Business Bloopers
Shit Happens and That's That
There's lot of things you don't think about when it comes to selling fetish items; it's not all orgasms and sexiness 24/7.
After a year of selling, here's some the best bloopers I have for everyone to either relate or laugh at:
-I had no clue how much shipping would cost my first package. Put 4 stamps on a padded envelope with panties inside. The buyer messaged me several days later that I owed him $1.47 for postage he had to pay.
-Someone wanted to purchase peed in panties. Easy order! Peed in them, got them soaked, and proceeded to vacuum seal them while it was fresh. The vacuum sealer sucked the pee out of the panties and made a HUGE mess inside the machine, outside of it, on the counter. A quick Google search said to freeze wet items first...
-Half my videos end up being 2-3 video put together because my dogs LOVE to bark while I'm recording. Then they're totally silent the next few hours after.
-I forgot to put all my specimen cups away when my mom came over to my house. "Why do you have so many cups? What are they for?" SPRING CLEANING MY ART PROJECTS.
-Before I send out some perishable items, I freeze them to keep them fresher through shipment. I happened to be shipping an item out fresh out of the freezer and you could feel it through the envelope. I tried to warm it up on the outside but it wasn't working.

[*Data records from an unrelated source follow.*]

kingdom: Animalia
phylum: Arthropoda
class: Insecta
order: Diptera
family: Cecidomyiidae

The teller at the post office was like, "Why is your package so cold? Is there liquid inside? What is this?" I quickly blurted out, "Oh, it's an art project! I freeze the acrylic paint to set it up faster. You know, like nail polish? Same thing." She gave me a weird look and responded, "Yeah, I used that beauty tip before. It works." Now they all think I sell art projects at the post office.

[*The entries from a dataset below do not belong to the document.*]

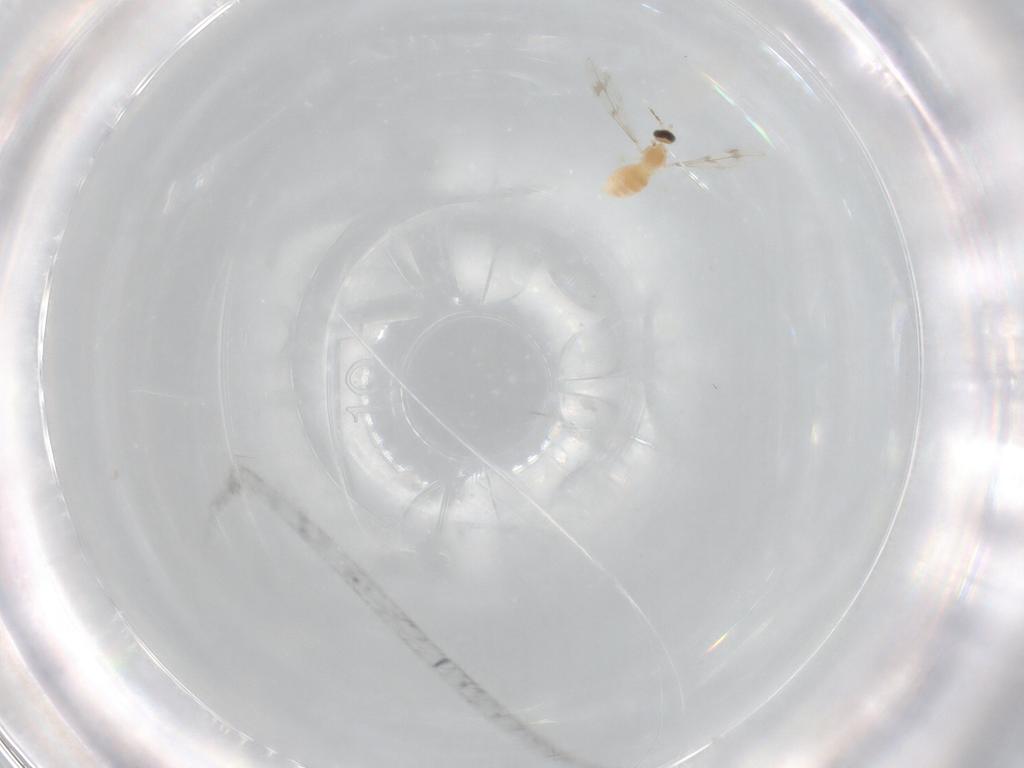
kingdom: Animalia
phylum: Arthropoda
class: Insecta
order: Diptera
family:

-One of my dogs took a pair of panties I had worn for 3 days and licked the crotch clean. The buyer was super understanding but I had a moment of 'never thought I'd have this kind of conversation'.
-Those panties that a buyer specifically says NO SKID MARKS always seem to get skids. Even if I don't go poop and wash my butt a hundred times, there's still a skid.
-I once mixed up buyers who bought videos at the same time. One guy wanted a poop video, the other wanted the most vanilla video you count think of. Poop guy quickly let me know it was the wrong one and enjoyed both videos in the end. The other guy ended up blocking me before I could offer a refund. I felt so bad.
-Another time I mixed up conversations on Kik. Very similar names and profile pics, two totally different convos. I was doing a Kik session where it was a very degrading humiliation session. I ended up sending the nastiest, meanest message to the other guy who was making an order. He got a good laugh out of it but still embarrassing nonetheless.
-Last one off the top of my head, I accidentally sent a poop pic into a selling Kik group that was only for panties. I couldn't spam the chat with other pics and apologies fast enough.
I'm sure there's lots of other ones I can't think of but this is enough to give you a good laugh...and some hope...within the fetish world! Hope y'all enjoyed.